In this quick entry I have gathered images of my favourite buildings from my home town, Shrewsbury, for no real reason other than architectural interest.

The odd St Chad's Church

The market hall is one of my favourite 'new' builds in the town. The old market hall was restored 'to its former glory' by Arrol & Snell architects, with the inclusion of a small upstairs cinema (I guess 100 seats). I watched the film Gainsbourg there in the summer - it is the sort of place you buy a coffee and where you sit on a sofa and put your coffee on a coffee table. The whole experience is much more enjoyable than going into a packed cineworld/vue/odeon cinema, and it is worth the extra pound or so, despite the small film choice:



It's hard to talk about the architecture of Shrewsbury and not mention anything Tudor. In amongst all the awful new 'mock-Tudor' shopping centres and cheap bars are some absolute (genuine) gems, that are unbelievably still standing. 




It is also a good example of the primitive Tudor way of getting more from their building site by building outwards on the upper levels, as Tudors were at one time only taxed on their initial ground footprint.



Finally, Rowley's House Museum, the biggest Tudor building in the town, is the main museum that attracts the tourists, and continues to dent their foreheads with its very low beams:




Finally there's a new addition to Shrewsbury, the large sculpture named 'Quantum Leap', celebrating 200 years of Charles Darwin, the 'town's favourite son'. The sculpture is giant, 12m high by nearly 20m long and it weighs over 200 tons.

It is similar to the 'Meaning Models' project I was set in the first year of architecture, so it's hard for me not to look into its meanings behind it: Could it be the spine of an animal, twisting... evolving? A strand of DNA? Could it be reflective of the struggle Darwin went through to get his ideas listened to? Bridging the gap between science and religion? Who knows.



Please see my blog entry 'Unbuilt Shrewsbury' for a few 'might-have-been'(s):


Bruges in Winter

I visited Bruges just before Christmas to do the traditional touristy/Christmas market thing, making a number of stops at interesting buildings in the small city centre.

First Impressions: The canals were frozen, as were the tourists.
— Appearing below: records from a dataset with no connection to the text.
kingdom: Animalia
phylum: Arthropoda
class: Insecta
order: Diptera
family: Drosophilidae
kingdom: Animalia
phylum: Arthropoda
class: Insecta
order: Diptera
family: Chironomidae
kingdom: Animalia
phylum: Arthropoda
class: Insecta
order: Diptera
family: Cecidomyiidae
I luckily managed to miss the winter 'travel chaos' by travelling my Eurostar, and once my connecting train arrived into Bruges it was a bit like stepping out into a Narnian landscape. Snowball fights, frozen canals and picturesque little houses all with roaring fires filled the landscape.



The focal point of the city is the city's Belfry/Belfort Tower, that I used to navigate my way around. There used to be a spire on top of the tower, but this was destroyed by lightning, so all that remains is a relatively flat roof. Annoyingly I can't find a picture of the original design, but it's still hard to imagine a further spire on top of the existing building. Wikipedia proudly tells me that there are 27.5 tons of bells in the tower, a deafening noise at the (cramped) top when overlooking the city. 
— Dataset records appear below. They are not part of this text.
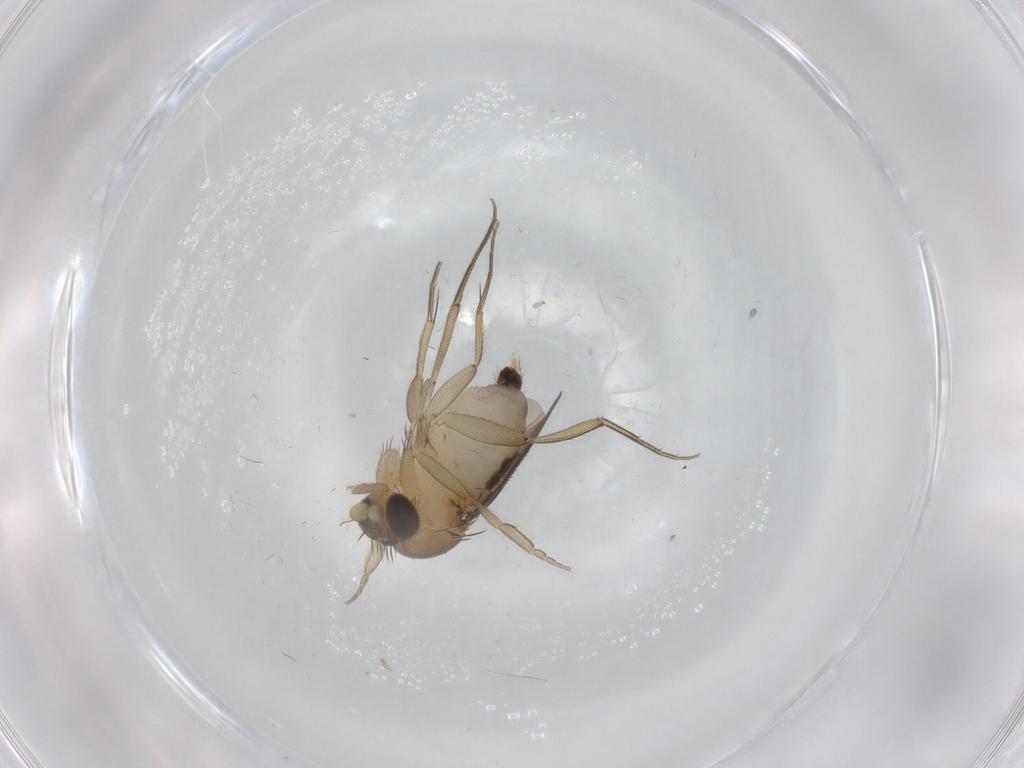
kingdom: Animalia
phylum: Arthropoda
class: Insecta
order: Diptera
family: Phoridae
I think the tower's success is that it forms an immediate focal point for the city. All the main shops/bars/restaurants are centred around it - even Christmas market stalls, an ice rink and a Salvador Dali exhibition are located underneath it. Every city needs one!

What I enjoyed about the architecture in general around Bruges was that no two buildings were the same. It was easy to draw parallels to my first year of architecture, when a brief was to design a slim terraced house of given dimensions, and place the design next to every other students' work, thus creating a row of terraced houses with much character and each house very different from its neighbours. 
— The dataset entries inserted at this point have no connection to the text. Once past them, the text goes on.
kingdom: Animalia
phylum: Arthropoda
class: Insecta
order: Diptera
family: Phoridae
Although window heights were more or less the same, and the stepped brick roofs that I had come across in The Netherlands seemed to follow similar dimensions; the width, colour, horizontal window placement and sometimes type of brick, were all different. This made for no dull street in the city. 


One of my unexpected favourite architectural gems were the (last remaining) four windmills that lined the perimeter of the city. These were closed in winter, but signs told me that they were originally used for grinding grain, but now helped (somehow) control water levels in Bruges. 




The designs look quite rudimentary, surely one of the cheaper tourist attractions in the city; but they still maintain their charm with each windmill being painted a different colour. The artificial mounds they stand on help raise the buildings to catch the wind, offer good views of the city, and double up as great sledging opportunities.